══ Extract to read
This guide lists some common parsing expressions. Feel free to copy these definition into your grammars, or just use the expressions directly. Note that some patterns depend on others.
EPS <- "" # the empty string (always matches)
EOF <- !. # end-of-file
EOL <- "\r\n" / [\r\n] # end-of-line
ToEOF <- .* # everything until the end-of-file
ToEOL <- !EOL . # everything until the end-of-line
WS <- [\t\n\v\f\r ] # ASCII whitespace
# Unicode has many more whitespace characters
UNICODEWS <- [\t\n\v\f\r \x85\xa0\u1680\u2000-\u200a\u2028\u2029\u202f\u205f\u3000]
BIN <- [01] # binary digit
OCT <- [0-7] # octal digit
DEC <- [0-9] # decimal digit
HEX <- [0-9A-Fa-f] # hexadecimal digit
DIGITS <- DEC+ # decimal digits
UINTEGER <- "0" / !"0" DIGITS # unsigned integer
INTEGER <- "-"? UINTEGER # signed integer (positive unmarked)
SINTEGER <- [-+]? UINTEGER # signed integer
FLOAT <- INTEGER FRACTION? EXPONENT?
FRACTION <- "." DIGITS
EXPONENT <- [Ee] [-+]? DIGITS
Strings often vary along a few dimensions, such as the boundary
delimiter characters (e.g., "
or '
), whether they can span
multiple lines, and whether escaped characters are allowed, and
sometimes whether literal newlines can be escaped. This example is for
single or double quoted strings that can span multiple lines and can
escape either quote character or the backslash. Any other escape
sequences generate a syntax error.
DQSTRING <- ["] (!["\\] CHAR)* ["]
SQSTRING <- ['] (!['\\] CHAR)* [']
STRING <- DQSTRING / SQSTRING
CHAR <- "\\" ['"\\]
/ !"\\" .
# Additional character escape sequences
CONTROLCHAR <- "\\" [0abefnrtv]
OCTALESC <- "\\" OCT (OCT OCT?)? # between 1 and 3 octal digits
UTF8ESC <- "\\x" HEX HEX
UTF16ESC <- "\\u" HEX HEX HEX HEX
UTF32ESC <- "\\U" HEX HEX HEX HEX HEX HEX HEX HEX
════
#### [Exercise prompt]
Write out the part of the parsing expressions guide from "This guide lists" to "depend on others.", character for character.
══ Listed entries
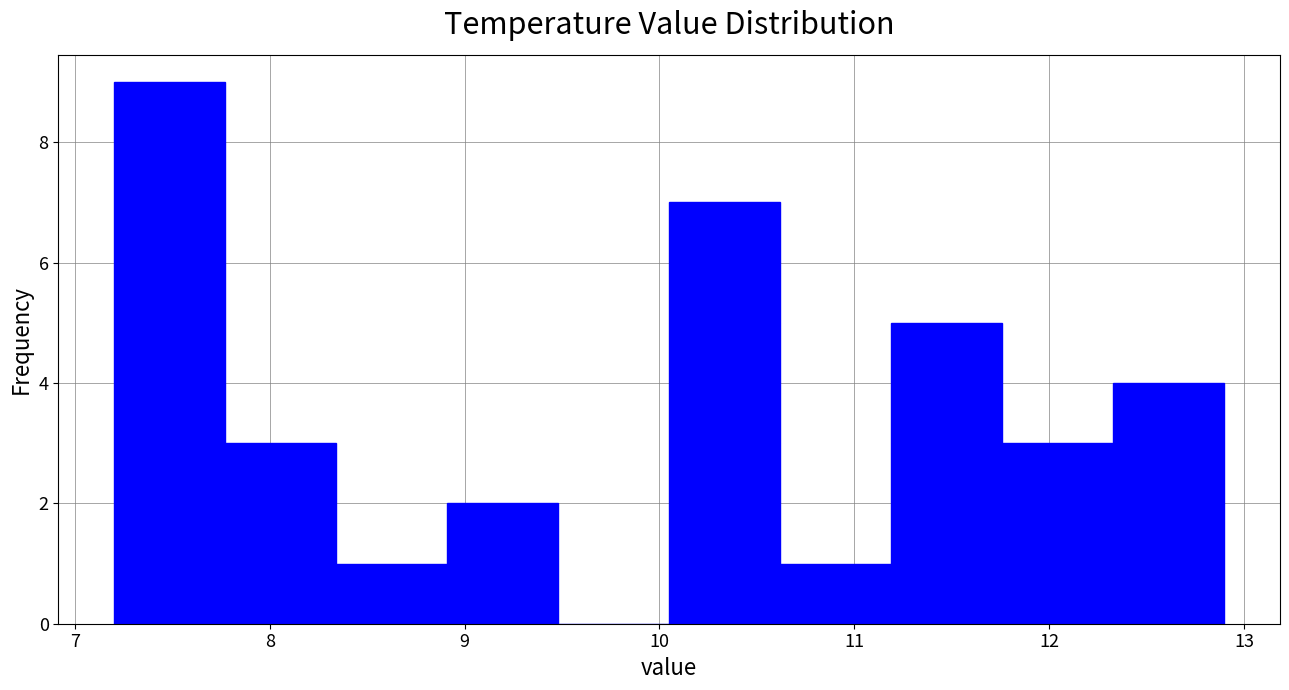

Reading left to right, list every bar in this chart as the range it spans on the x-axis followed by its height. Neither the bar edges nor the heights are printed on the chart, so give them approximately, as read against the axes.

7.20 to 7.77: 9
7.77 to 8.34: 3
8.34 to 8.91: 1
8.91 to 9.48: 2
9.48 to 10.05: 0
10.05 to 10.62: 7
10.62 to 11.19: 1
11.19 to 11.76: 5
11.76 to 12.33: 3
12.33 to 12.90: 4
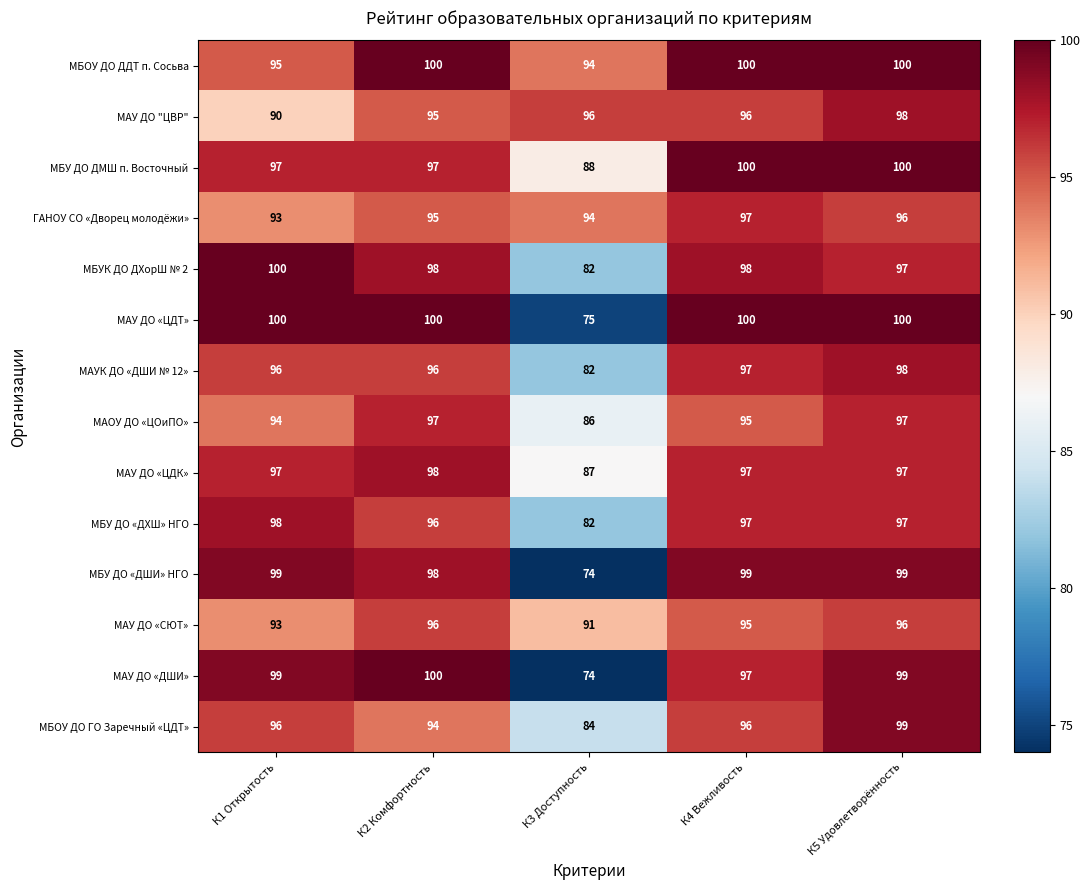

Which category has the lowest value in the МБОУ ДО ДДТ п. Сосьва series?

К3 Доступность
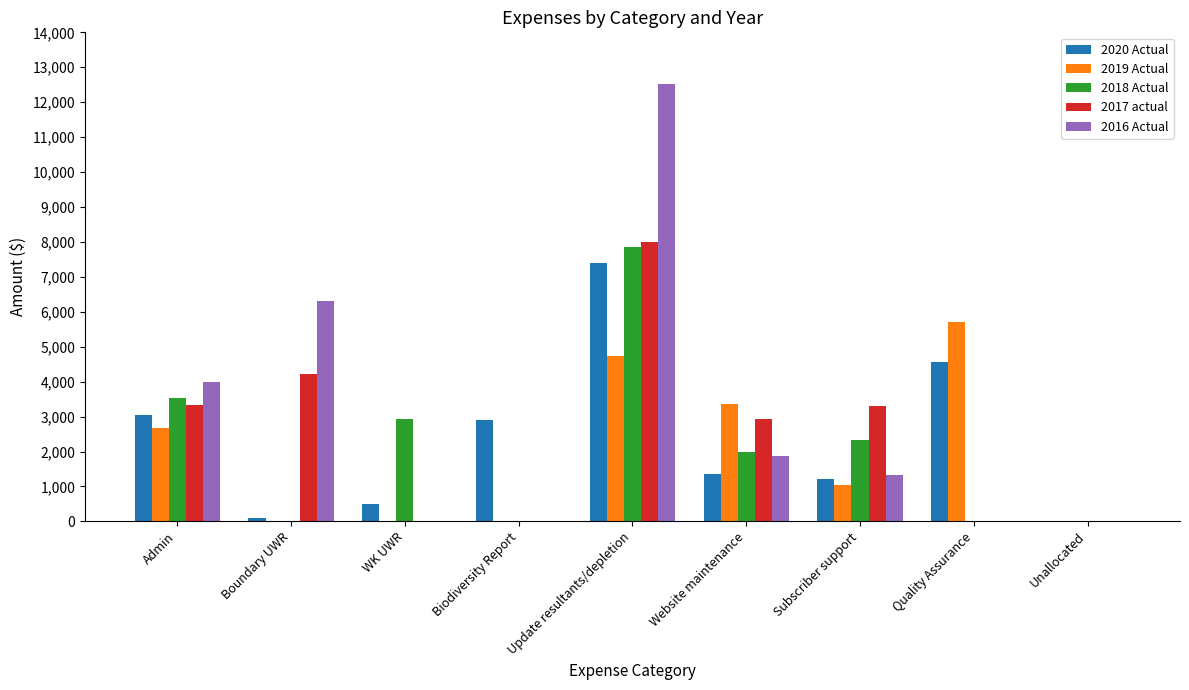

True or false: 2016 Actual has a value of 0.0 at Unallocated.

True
════
══ Listed entries
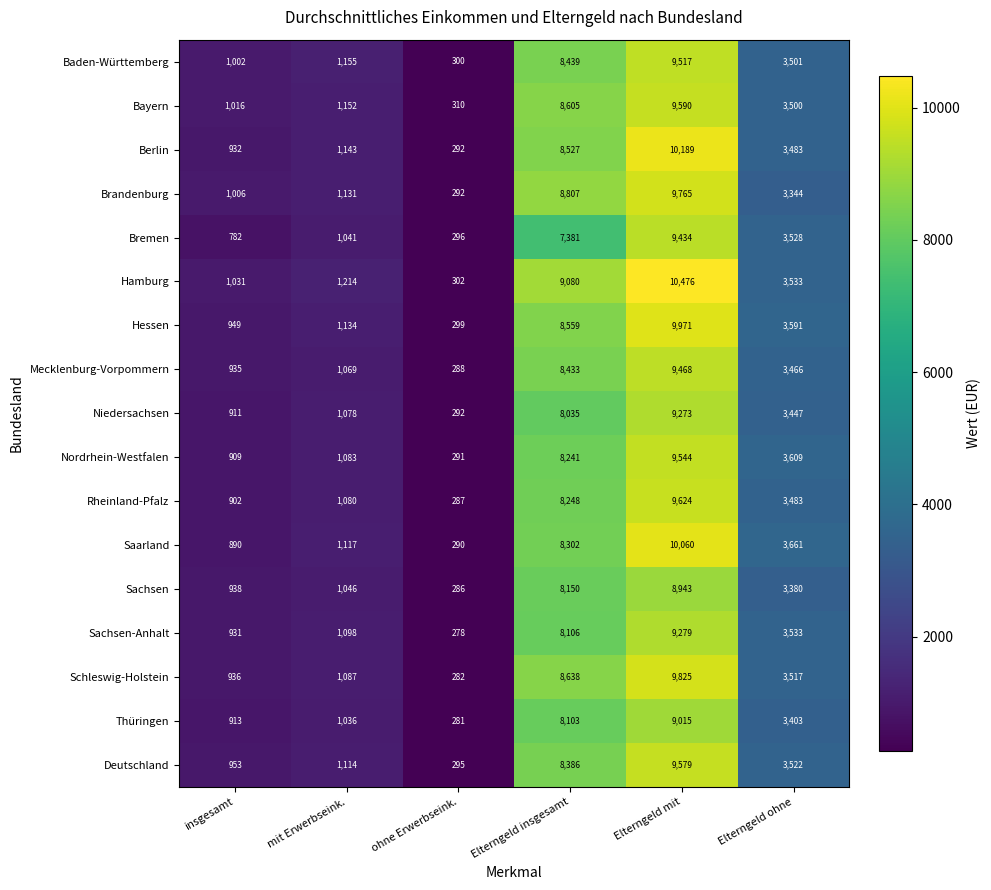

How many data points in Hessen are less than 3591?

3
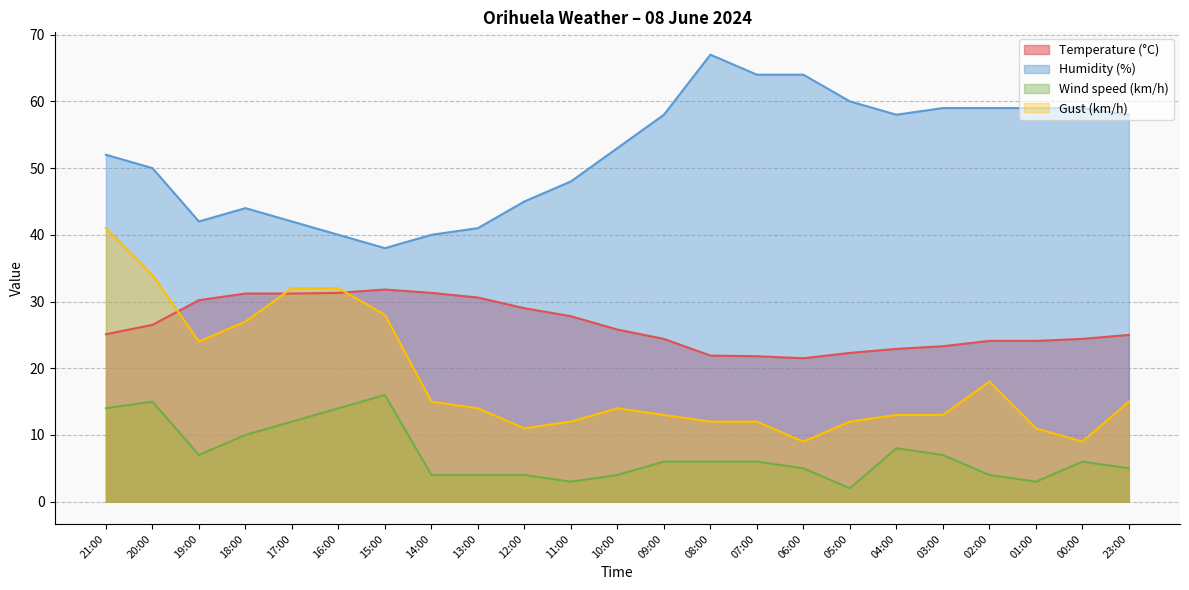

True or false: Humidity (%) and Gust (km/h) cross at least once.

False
════
══ Listed entries
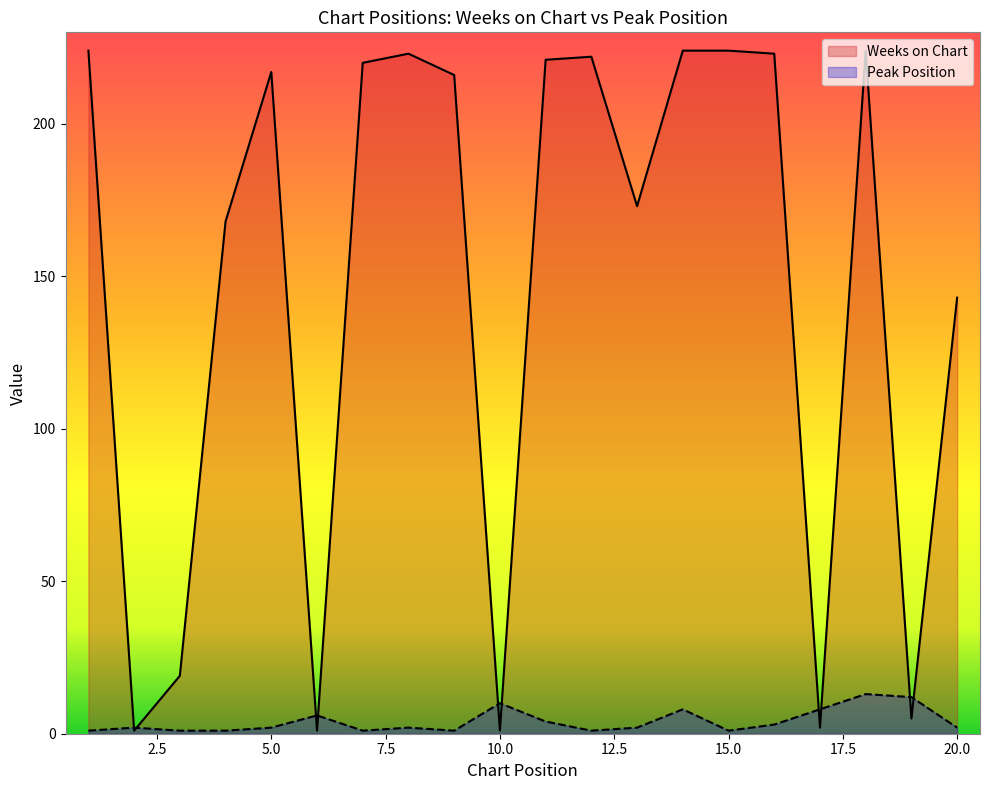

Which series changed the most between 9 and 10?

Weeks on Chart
════
#### [Result for this task]
This guide lists some common parsing expressions. Feel free to copy these definition into your grammars, or just use the expressions directly. Note that some patterns depend on others.